§ **PROBLEM**: Copy each line of the listing where the word "this" can be found.

§ **STORED DATA**:

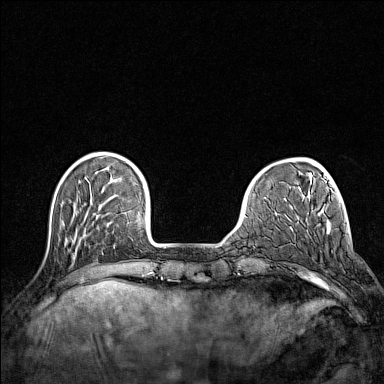
Breast MRI (dynamic contrast-enhanced), one axial slice. Position 31 of 160 along the scan axis. Dynamic contrast-enhanced series, time point 2 of 7 at this slice position (early post-contrast). 1.5 T. TE 1.8 ms, TR 5 ms. 1 mm slice thickness. 384 × 384 image matrix. Female patient.
Outlined on this slice (semi-automatic segmentation, software-assisted and operator-edited):
- enhancing-tissue mask used for the functional tumour volume (all voxels passing the contrast-enhancement thresholds inside the analysis volume; usually the tumour): bounding box [x1, y1, x2, y2] px = [316, 279, 322, 284]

§ **EXERCISE SOLUTION**:
Breast MRI (dynamic contrast-enhanced), one axial slice. Position 31 of 160 along the scan axis. Dynamic contrast-enhanced series, time point 2 of 7 at this slice position (early post-contrast). 1.5 T. TE 1.8 ms, TR 5 ms. 1 mm slice thickness. 384 × 384 image matrix. Female patient.
Outlined on this slice (semi-automatic segmentation, software-assisted and operator-edited):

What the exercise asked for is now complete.